# Tropical Palms Campground



## gc2197 (May 6, 2011)

Has anyone stayed here recently? We are going in June and I just want to opinions on this campground.

thanks


----------



## johnp (Mar 15, 2004)

It used to be a great campground a few years back. It seems like they are getting more into cabin rentals than site rentals. It is a nice clean campground and the pool is open 24hrs but they do make sure it stays quiet at night. It is in walking distance to Old Town. If you can get one of the Super sites they have a concrete pad and are close to the pool,cafe,laundry, and office. Anytime Ive done the mouse run thats where Ive stayed.

John


----------



## gc2197 (May 6, 2011)

johnp said:


> It used to be a great campground a few years back.
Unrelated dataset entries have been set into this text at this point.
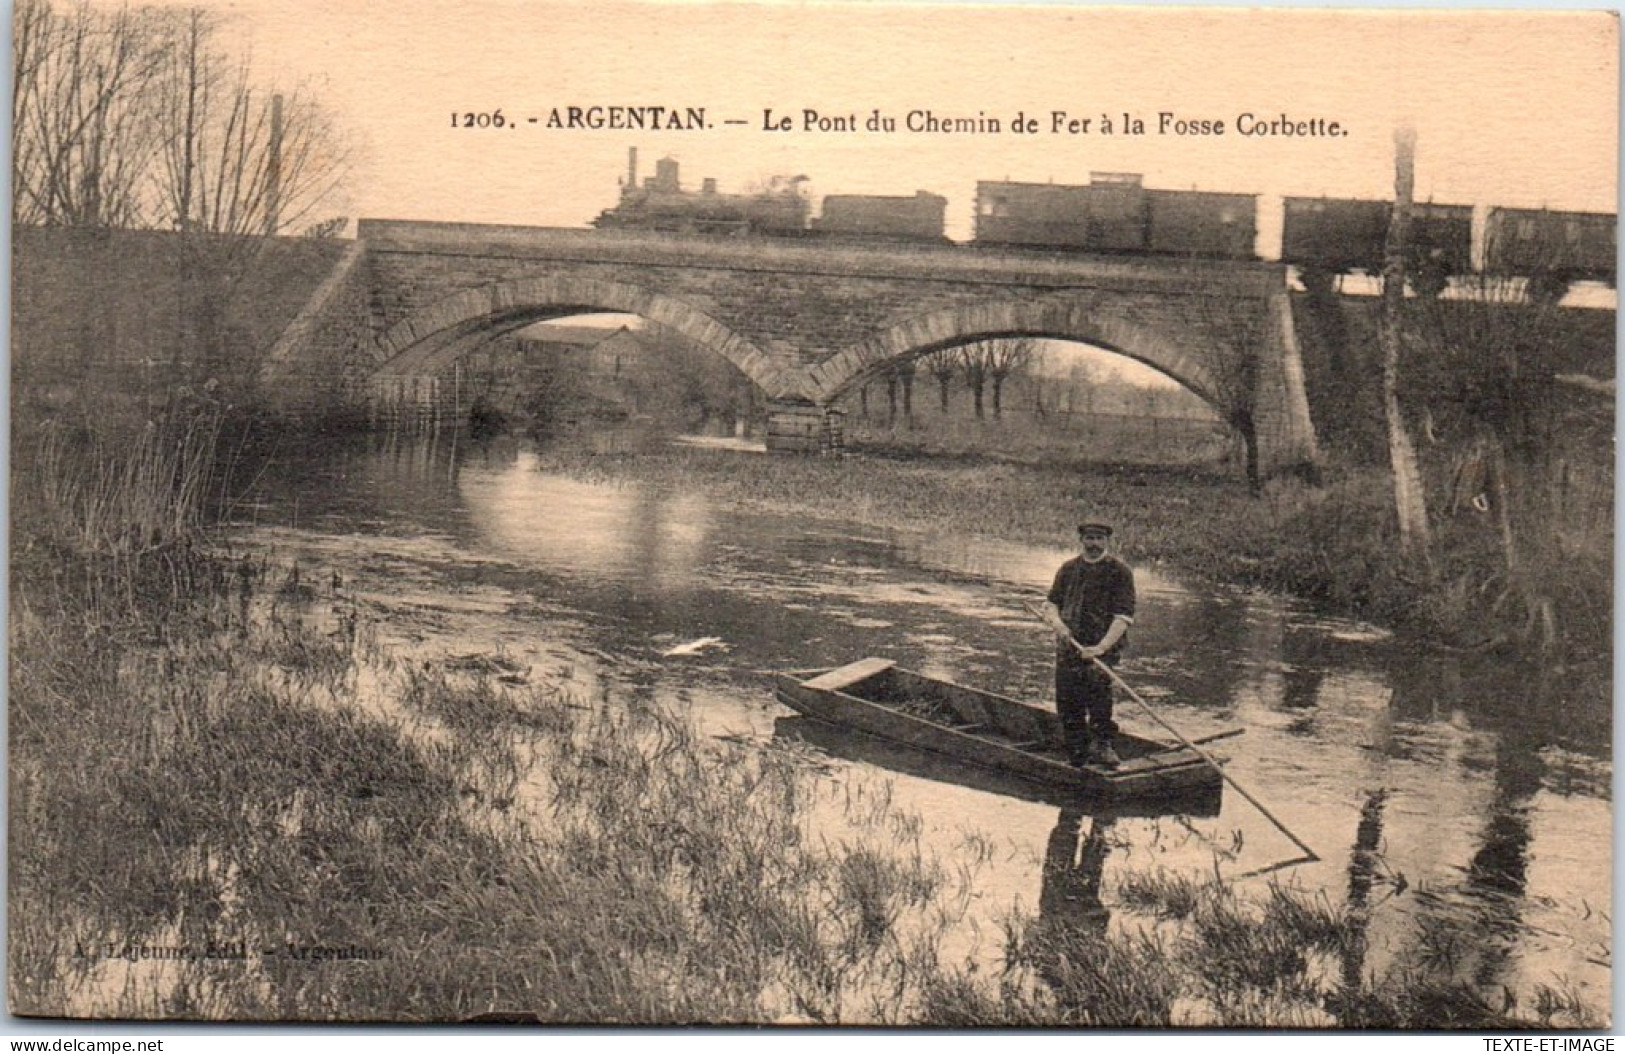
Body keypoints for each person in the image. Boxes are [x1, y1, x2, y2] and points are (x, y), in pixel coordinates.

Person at [1042, 515, 1136, 768]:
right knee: (1068, 699)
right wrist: (1059, 625)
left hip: (1102, 649)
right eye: (1089, 538)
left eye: (1099, 538)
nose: (1094, 543)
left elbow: (1123, 617)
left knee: (1098, 698)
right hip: (1069, 647)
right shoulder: (1069, 569)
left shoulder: (1119, 572)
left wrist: (1101, 648)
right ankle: (1076, 753)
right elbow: (1051, 604)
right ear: (1081, 540)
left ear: (1107, 541)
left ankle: (1103, 746)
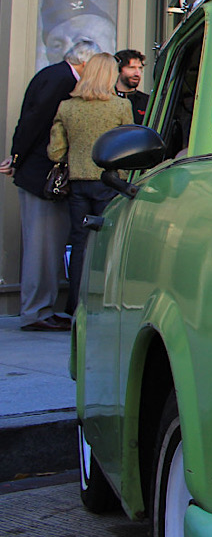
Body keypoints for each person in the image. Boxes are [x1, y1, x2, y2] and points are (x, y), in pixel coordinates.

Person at [0, 41, 96, 331]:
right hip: (42, 176)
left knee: (44, 246)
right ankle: (37, 312)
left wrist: (18, 157)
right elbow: (34, 122)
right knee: (43, 247)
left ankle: (39, 308)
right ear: (85, 62)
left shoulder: (53, 75)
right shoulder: (61, 80)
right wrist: (17, 157)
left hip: (35, 173)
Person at [48, 53, 133, 317]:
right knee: (110, 243)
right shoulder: (120, 108)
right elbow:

It seems like they are getting more into cabin rentals than site rentals. It is a nice clean campground and the pool is open 24hrs but they do make sure it stays quiet at night. It is in walking distance to Old Town. If you can get one of the Super sites they have a concrete pad and are close to the pool,cafe,laundry, and office. Anytime Ive done the mouse run thats where Ive stayed.
> 
> John


Thank you sir. We have a premium site reserved up in the 300 section.

Gary


----------



## johnp (Mar 15, 2004)

300's are the best sites in the place you can't go wrong with any of them.


----------